Who: David Kohl, Growth & Transformation Leader, posted a critical analysis on LinkedIn that received support from Mike Scafidi (EVP, Chief Digital & Growth Officer), Alessandro De Zanche (independent consultant), and Ken Brook (founder of AdPrompt.Ai). The Ad Context Protocol was developed by a coalition including Scope3, Yahoo, PubMatic, Swivel, Triton Digital, and Optable. Industry figures including Anthony Katsur (CEO of IAB Tech Lab), Joe Root (co-founder of Permutive), Ben Kahan (senior director of programmatic at Brainlabs), and Augustine Fou (fraud researcher) provided commentary on the protocol.

What: Kohl warned that the Ad Context Protocol launch on October 15, 2025, represents a premature focus on automation tools before addressing fundamental structural issues in programmatic advertising. He argued that building agentic advertising infrastructure without clear goals risks repeating mistakes that created today's dysfunctional supply chain. The protocol, built on Anthropic's Model Context Protocol, provides a unified communication layer for managing campaigns across different ad tech systems. Kohl called for industry leadership to establish shared goals, structured innovation approaches, and measurable success metrics before widespread protocol adoption.

When: The Ad Context Protocol was announced on October 15, 2025, with Kohl posting his criticism the same day. The protocol emerged during a period of significant programmatic infrastructure changes, including the elimination of cross-exchange transaction ID functionality on August 27, 2025, The Trade Desk's OpenAds launch on October 2, 2025, and Google's release of an open-source MCP server for its Ads API on October 7, 2025.
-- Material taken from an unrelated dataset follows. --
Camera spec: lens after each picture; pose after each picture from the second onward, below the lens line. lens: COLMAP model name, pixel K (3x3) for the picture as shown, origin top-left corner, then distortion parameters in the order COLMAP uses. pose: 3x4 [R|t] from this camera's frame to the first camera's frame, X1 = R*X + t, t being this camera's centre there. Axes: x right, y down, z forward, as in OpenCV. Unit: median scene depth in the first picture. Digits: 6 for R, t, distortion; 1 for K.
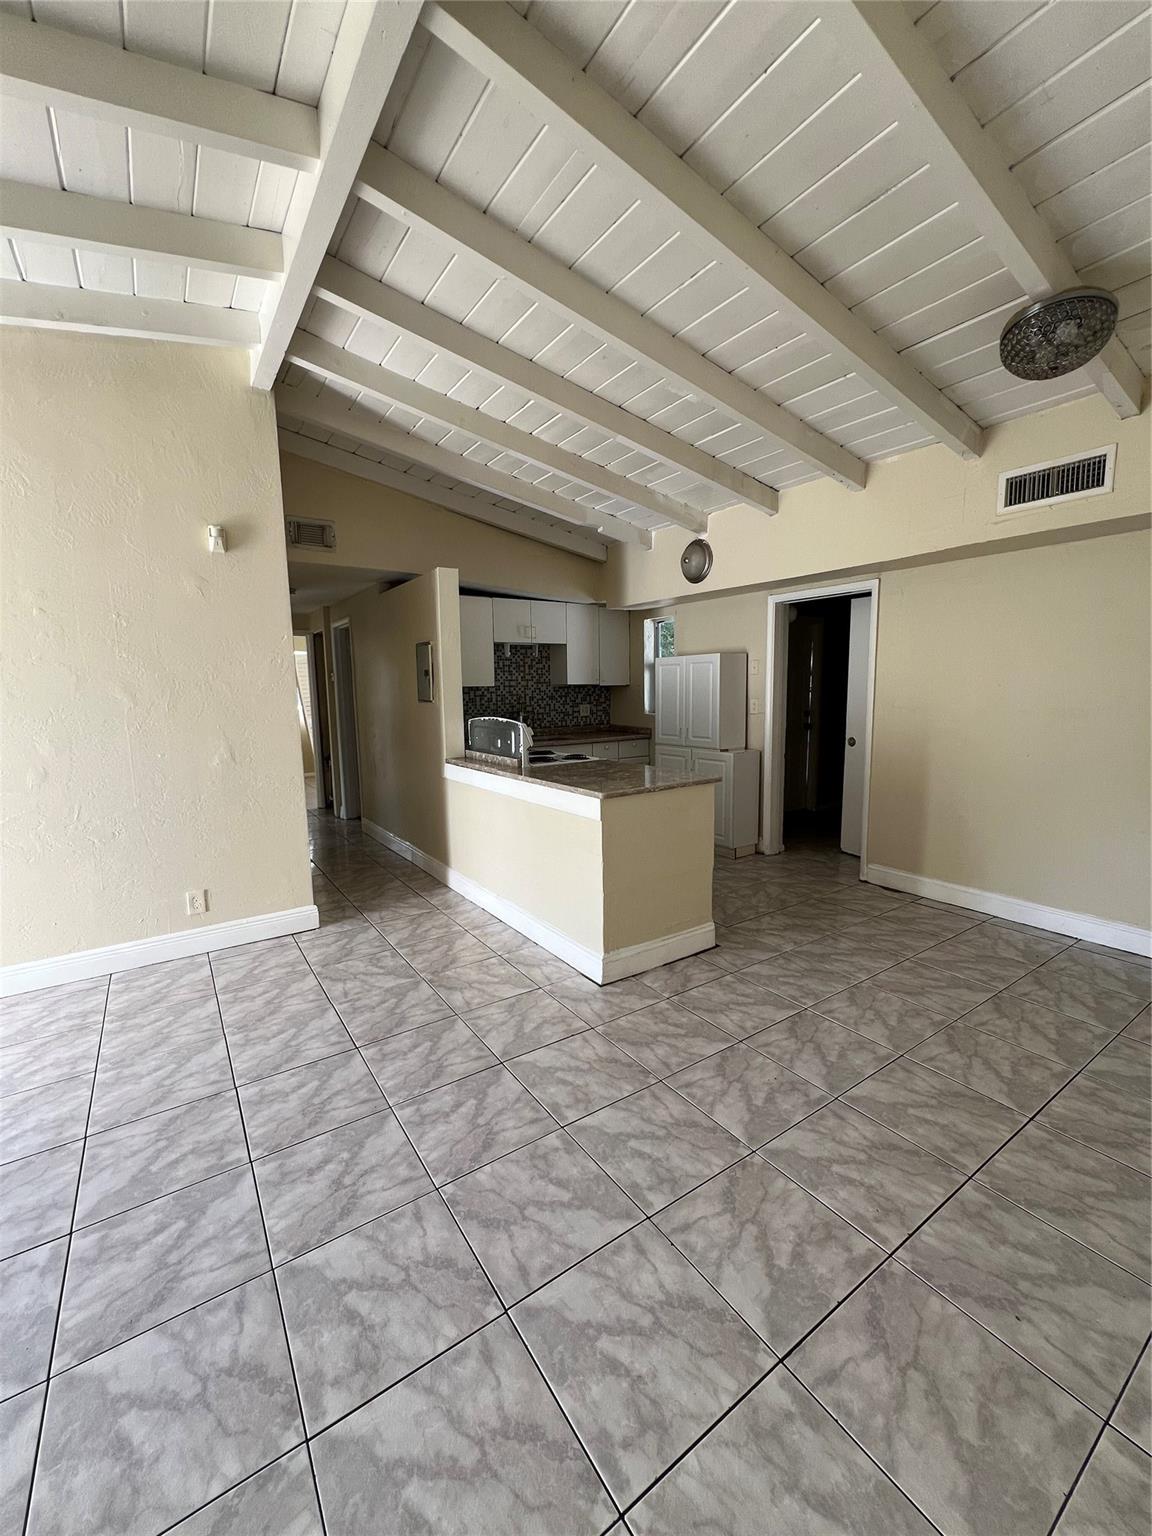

Where: The criticism appeared on LinkedIn and received widespread attention within the digital advertising community. The protocol affects programmatic advertising globally, impacting buyers, sellers, and technology providers across multiple advertising platforms including Google Ad Manager, connected television platforms, and digital out-of-home systems.
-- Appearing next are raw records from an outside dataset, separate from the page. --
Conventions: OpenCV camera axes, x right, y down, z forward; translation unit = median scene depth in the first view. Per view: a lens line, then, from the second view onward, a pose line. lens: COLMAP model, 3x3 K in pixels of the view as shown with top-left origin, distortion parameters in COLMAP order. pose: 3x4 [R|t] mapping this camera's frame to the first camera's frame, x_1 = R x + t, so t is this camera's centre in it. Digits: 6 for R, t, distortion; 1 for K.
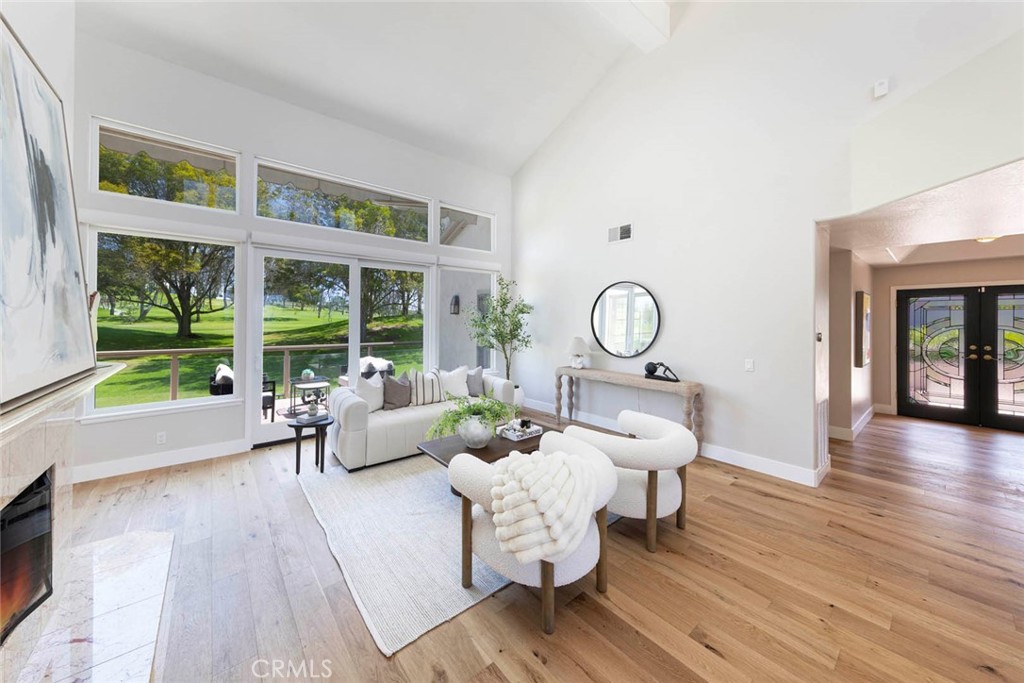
lens RADIAL K [[360.3, 0, 508.4], [0, 360.3, 318.0], [0, 0, 1]] dist [0.000437, 0.000059]
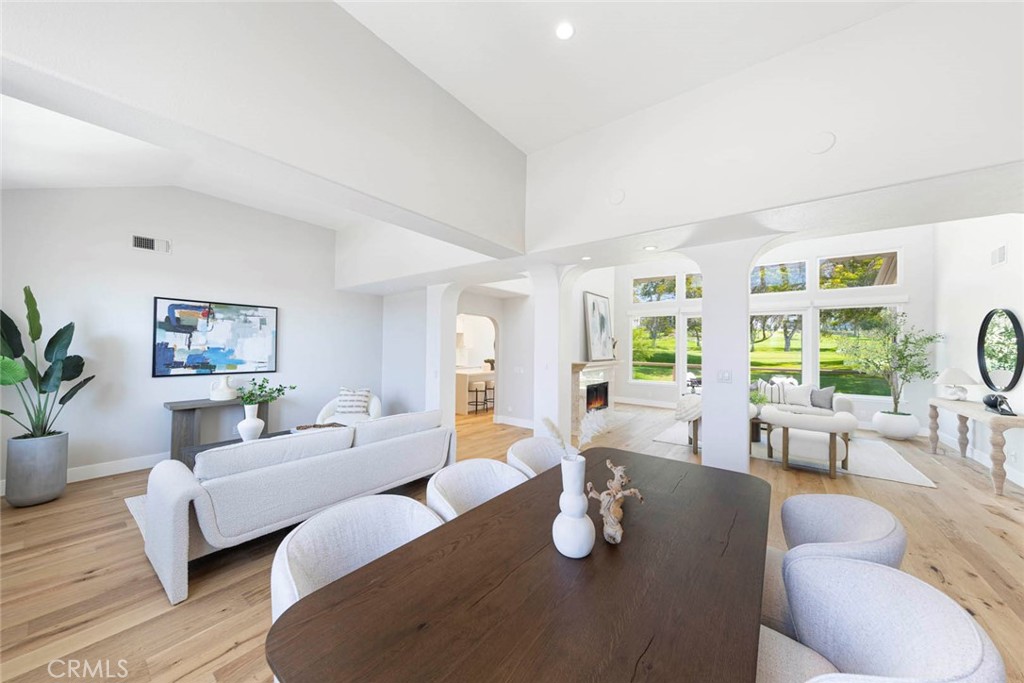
lens RADIAL K [[337.9, 0, 524.1], [0, 337.9, 345.9], [0, 0, 1]] dist [-0.000141, -0.000036]
pose [[0.248127, -0.004090, -0.968719, 1.037929], [-0.002725, 0.999984, -0.004920, 0.002250], [0.968724, 0.003861, 0.248112, -0.464925]]
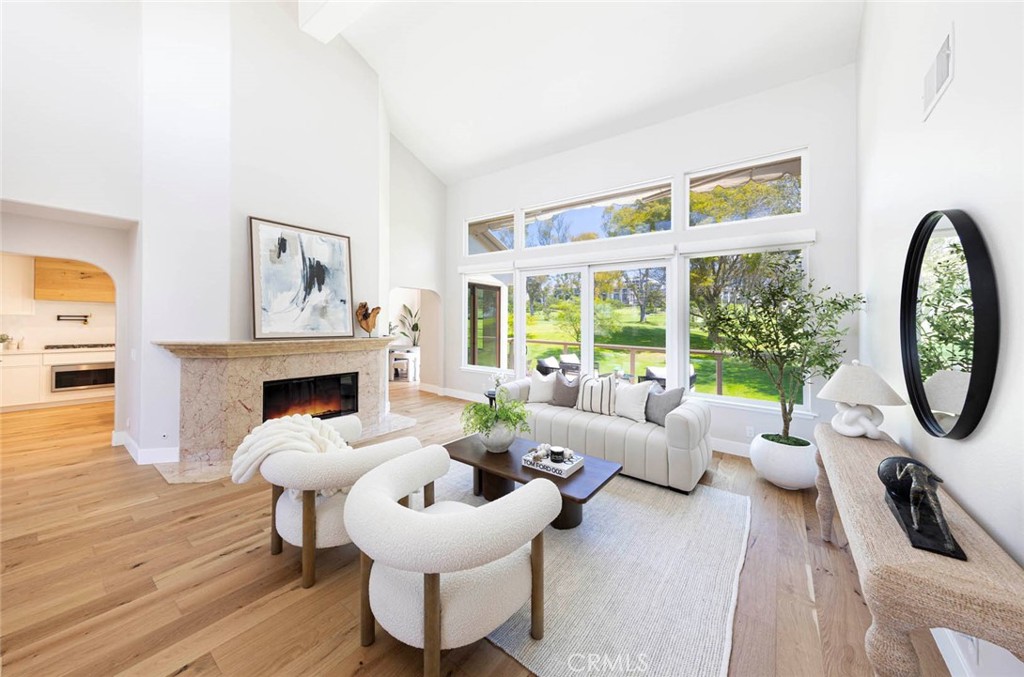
lens RADIAL K [[350.0, 0, 517.9], [0, 350.0, 321.9], [0, 0, 1]] dist [-0.000622, -0.000058]
pose [[0.255422, 0.002114, -0.966827, 0.658418], [-0.010350, 0.999946, -0.000548, 0.009575], [0.966774, 0.010146, 0.255430, 0.641025]]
Why: Kohl argued that the programmatic supply chain evolved "without foresight or a master plan," creating an ecosystem where intermediaries prioritized profits over advertiser and publisher needs. He warned that rushing to adopt new protocols without clear goals creates predictable outcomes favoring large platforms over advertisers and publishers. The criticism matters because transparency issues have resulted in only 36% of post-transaction programmatic budgets reaching valid, viewable, measurable impressions, according to 2023 research. Industry participants debate whether to adopt new automation standards rapidly or establish clear objectives first, with implications for how the next generation of advertising technology will function.